(Records from a collection)
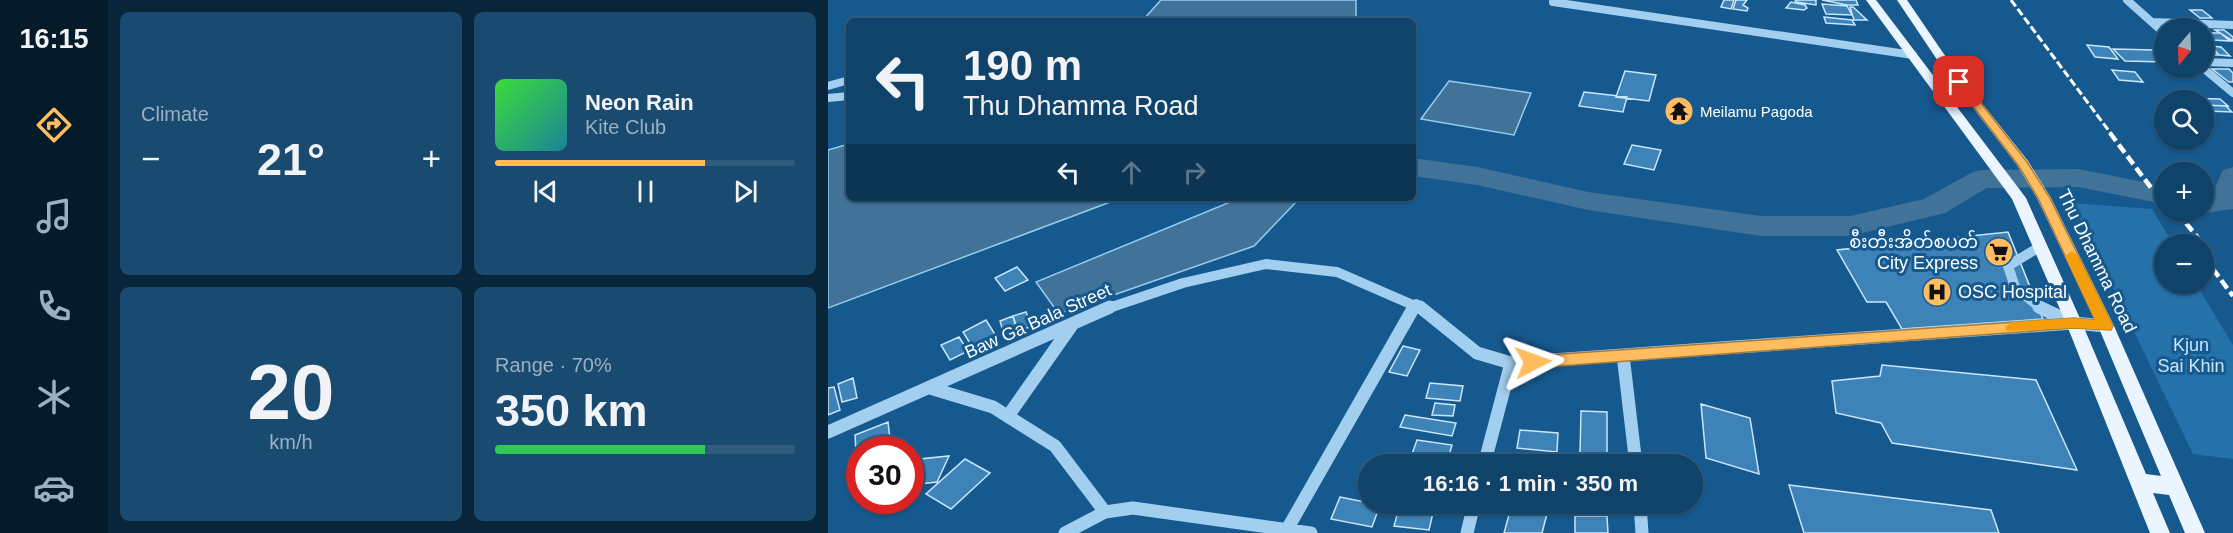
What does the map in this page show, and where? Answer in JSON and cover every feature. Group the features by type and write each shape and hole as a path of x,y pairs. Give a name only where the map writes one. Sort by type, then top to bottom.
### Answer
{"main road":[{"path":"1871,0 1997,165 2019,198 2074,323 2160,533"},
{"name":"Thu Dhamma Road","path":"1902,0 1947,65 2023,164 2044,198 2106,326 2195,533"},
{"path":"2039,242 2064,241"},
{"path":"2139,482 2175,488"}],"street":[{"path":"2127,0 2153,22 2233,26"},
{"path":"1553,2 1912,55"},
{"path":"2214,62 2233,63"},
{"path":"2214,77 2233,93"},
{"path":"828,86 846,81"},
{"path":"828,98 846,96"},
{"path":"2039,242 2008,266 2010,274 2023,297 2074,323"},
{"name":"Baw Ga Bala Street","path":"828,432 1072,325 1092,314 1183,283 1266,264 1337,272 1416,303 1477,353 1511,363 2074,323 2106,326"},
{"path":"1285,531 1416,303"},
{"path":"1008,416 1072,325"},
{"path":"1623,355 1635,454"},
{"path":"1487,454 1511,363"},
{"path":"930,388 993,407 1055,446 1105,512"},
{"path":"1065,533 1105,512 1133,508 1311,533"},
{"path":"1467,533 1472,514"},
{"path":"1641,514 1642,533"}],"green space":[{"name":"Kjun Sai Khin","path":"2072,203 2152,209 2154,222 2160,222 2167,234 2154,234 2154,294 2202,294 2233,345 2233,459 2193,454"}],"shaded area":[{"path":"1161,0 1356,0 1356,18 1145,18"},
{"path":"1449,81 1531,93 1514,135 1421,119"},
{"path":"846,145 846,201 1113,201 828,308 828,150"},
{"path":"1233,201 1297,201 1254,246 1059,314 1036,282"}],"building":[{"path":"1724,0 1734,0 1731,9 1721,7"},
{"path":"1736,0 1747,0 1743,5 1748,8 1747,11 1733,9"},
{"path":"1795,0 1816,0 1816,5 1796,2"},
{"path":"1822,0 1856,0 1858,5 1847,5"},
{"path":"1791,2 1805,5 1807,8 1804,10 1786,8"},
{"path":"1822,4 1847,6 1852,15 1826,14"},
{"path":"1850,7 1853,7 1867,20 1854,20"},
{"path":"2190,10 2202,10 2212,18 2200,18"},
{"path":"1824,17 1852,20 1855,25 1826,23"},
{"path":"2215,30 2224,30 2233,37 2233,41"},
{"path":"2214,33 2220,33 2230,41 2214,40"},
{"path":"2087,45 2109,47 2118,59 2095,57"},
{"path":"2214,46 2221,47 2230,56 2219,55"},
{"path":"2113,49 2154,50 2154,62 2125,61"},
{"path":"2214,69 2229,69 2233,73 2233,82 2229,82"},
{"path":"2112,70 2135,72 2143,82 2119,80"},
{"path":"1625,71 1656,75 1649,101 1616,97"},
{"path":"1584,92 1627,97 1623,112 1579,106"},
{"path":"2214,99 2220,99 2228,106 2214,105"},
{"path":"2214,105 2226,106 2232,112 2214,111"},
{"path":"1632,145 1661,150 1654,170 1624,164"},
{"path":"2008,232 2043,319 1902,329 1886,302 1867,302 1837,250"},
{"path":"1017,267 1028,280 1005,291 995,278"},
{"path":"1026,312 1032,326 1017,332 1013,316"},
{"path":"1013,316 1019,333 1005,338 1000,321"},
{"path":"986,320 996,336 973,348 963,332"},
{"path":"959,337 968,351 950,360 941,345"},
{"path":"1403,346 1420,350 1407,376 1389,372"},
{"path":"1882,365 2036,380 2077,470 1892,443 1881,423 1836,413 1832,381 1880,376"},
{"path":"853,378 857,398 842,402 838,384"},
{"path":"1430,383 1463,386 1460,401 1426,398"},
{"path":"834,387 840,410 828,415 828,388"},
{"path":"1435,403 1455,405 1453,416 1432,415"},
{"path":"1701,404 1750,418 1759,474 1706,458"},
{"path":"1581,411 1607,412 1607,454 1580,453"},
{"path":"1405,415 1456,423 1452,436 1400,427"},
{"path":"888,422 890,436 855,435"},
{"path":"1520,430 1558,433 1557,452 1517,448"},
{"path":"1417,440 1452,445 1449,454 1412,454"},
{"path":"949,456 937,482 924,483 924,459"},
{"path":"965,459 990,473 951,509 926,494"},
{"path":"1789,485 1991,510 1999,533 1804,533"},
{"path":"1340,497 1358,501 1358,514 1377,514 1372,527 1331,519"},
{"path":"1397,514 1433,514 1429,530 1394,526"},
{"path":"1509,514 1547,514 1542,533 1504,533"},
{"path":"1575,516 1607,516 1608,533 1575,533"}],"waterway":[{"path":"1416,167 1477,176 1588,201 1761,226 1850,226 1934,206 1981,179 2078,178 2154,193"},
{"path":"2214,203 2224,202 2233,176"}],"railway":[{"path":"2011,0 2112,135"},
{"path":"2110,133 2154,192"},
{"path":"2185,222 2195,234"},
{"path":"2214,270 2233,296"}],"slow traffic":[{"path":"2012,327 2074,323 2106,326 2072,256"}],"place":[{"name":"Meilamu Pagoda","path":"1679,111"},
{"name":"စီးတီးအိတ်စပတ် City Express","path":"1999,252"},
{"name":"OSC Hospital","path":"1937,292"}],"route":[{"path":"1533,362 2074,323 2106,326 2044,198 2023,164 1959,82"}]}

## WHAT YOU HAVE TO DO
Please copy the preceding records exactly and omit the images.

## PROBLEM SOLUTION
What does the map in this page show, and where? Answer in JSON and cover every feature. Group the features by type and write each shape and hole as a path of x,y pairs. Give a name only where the map writes one. Sort by type, then top to bottom.
### Answer
{"main road":[{"path":"1871,0 1997,165 2019,198 2074,323 2160,533"},
{"name":"Thu Dhamma Road","path":"1902,0 1947,65 2023,164 2044,198 2106,326 2195,533"},
{"path":"2039,242 2064,241"},
{"path":"2139,482 2175,488"}],"street":[{"path":"2127,0 2153,22 2233,26"},
{"path":"1553,2 1912,55"},
{"path":"2214,62 2233,63"},
{"path":"2214,77 2233,93"},
{"path":"828,86 846,81"},
{"path":"828,98 846,96"},
{"path":"2039,242 2008,266 2010,274 2023,297 2074,323"},
{"name":"Baw Ga Bala Street","path":"828,432 1072,325 1092,314 1183,283 1266,264 1337,272 1416,303 1477,353 1511,363 2074,323 2106,326"},
{"path":"1285,531 1416,303"},
{"path":"1008,416 1072,325"},
{"path":"1623,355 1635,454"},
{"path":"1487,454 1511,363"},
{"path":"930,388 993,407 1055,446 1105,512"},
{"path":"1065,533 1105,512 1133,508 1311,533"},
{"path":"1467,533 1472,514"},
{"path":"1641,514 1642,533"}],"green space":[{"name":"Kjun Sai Khin","path":"2072,203 2152,209 2154,222 2160,222 2167,234 2154,234 2154,294 2202,294 2233,345 2233,459 2193,454"}],"shaded area":[{"path":"1161,0 1356,0 1356,18 1145,18"},
{"path":"1449,81 1531,93 1514,135 1421,119"},
{"path":"846,145 846,201 1113,201 828,308 828,150"},
{"path":"1233,201 1297,201 1254,246 1059,314 1036,282"}],"building":[{"path":"1724,0 1734,0 1731,9 1721,7"},
{"path":"1736,0 1747,0 1743,5 1748,8 1747,11 1733,9"},
{"path":"1795,0 1816,0 1816,5 1796,2"},
{"path":"1822,0 1856,0 1858,5 1847,5"},
{"path":"1791,2 1805,5 1807,8 1804,10 1786,8"},
{"path":"1822,4 1847,6 1852,15 1826,14"},
{"path":"1850,7 1853,7 1867,20 1854,20"},
{"path":"2190,10 2202,10 2212,18 2200,18"},
{"path":"1824,17 1852,20 1855,25 1826,23"},
{"path":"2215,30 2224,30 2233,37 2233,41"},
{"path":"2214,33 2220,33 2230,41 2214,40"},
{"path":"2087,45 2109,47 2118,59 2095,57"},
{"path":"2214,46 2221,47 2230,56 2219,55"},
{"path":"2113,49 2154,50 2154,62 2125,61"},
{"path":"2214,69 2229,69 2233,73 2233,82 2229,82"},
{"path":"2112,70 2135,72 2143,82 2119,80"},
{"path":"1625,71 1656,75 1649,101 1616,97"},
{"path":"1584,92 1627,97 1623,112 1579,106"},
{"path":"2214,99 2220,99 2228,106 2214,105"},
{"path":"2214,105 2226,106 2232,112 2214,111"},
{"path":"1632,145 1661,150 1654,170 1624,164"},
{"path":"2008,232 2043,319 1902,329 1886,302 1867,302 1837,250"},
{"path":"1017,267 1028,280 1005,291 995,278"},
{"path":"1026,312 1032,326 1017,332 1013,316"},
{"path":"1013,316 1019,333 1005,338 1000,321"},
{"path":"986,320 996,336 973,348 963,332"},
{"path":"959,337 968,351 950,360 941,345"},
{"path":"1403,346 1420,350 1407,376 1389,372"},
{"path":"1882,365 2036,380 2077,470 1892,443 1881,423 1836,413 1832,381 1880,376"},
{"path":"853,378 857,398 842,402 838,384"},
{"path":"1430,383 1463,386 1460,401 1426,398"},
{"path":"834,387 840,410 828,415 828,388"},
{"path":"1435,403 1455,405 1453,416 1432,415"},
{"path":"1701,404 1750,418 1759,474 1706,458"},
{"path":"1581,411 1607,412 1607,454 1580,453"},
{"path":"1405,415 1456,423 1452,436 1400,427"},
{"path":"888,422 890,436 855,435"},
{"path":"1520,430 1558,433 1557,452 1517,448"},
{"path":"1417,440 1452,445 1449,454 1412,454"},
{"path":"949,456 937,482 924,483 924,459"},
{"path":"965,459 990,473 951,509 926,494"},
{"path":"1789,485 1991,510 1999,533 1804,533"},
{"path":"1340,497 1358,501 1358,514 1377,514 1372,527 1331,519"},
{"path":"1397,514 1433,514 1429,530 1394,526"},
{"path":"1509,514 1547,514 1542,533 1504,533"},
{"path":"1575,516 1607,516 1608,533 1575,533"}],"waterway":[{"path":"1416,167 1477,176 1588,201 1761,226 1850,226 1934,206 1981,179 2078,178 2154,193"},
{"path":"2214,203 2224,202 2233,176"}],"railway":[{"path":"2011,0 2112,135"},
{"path":"2110,133 2154,192"},
{"path":"2185,222 2195,234"},
{"path":"2214,270 2233,296"}],"slow traffic":[{"path":"2012,327 2074,323 2106,326 2072,256"}],"place":[{"name":"Meilamu Pagoda","path":"1679,111"},
{"name":"စီးတီးအိတ်စပတ် City Express","path":"1999,252"},
{"name":"OSC Hospital","path":"1937,292"}],"route":[{"path":"1533,362 2074,323 2106,326 2044,198 2023,164 1959,82"}]}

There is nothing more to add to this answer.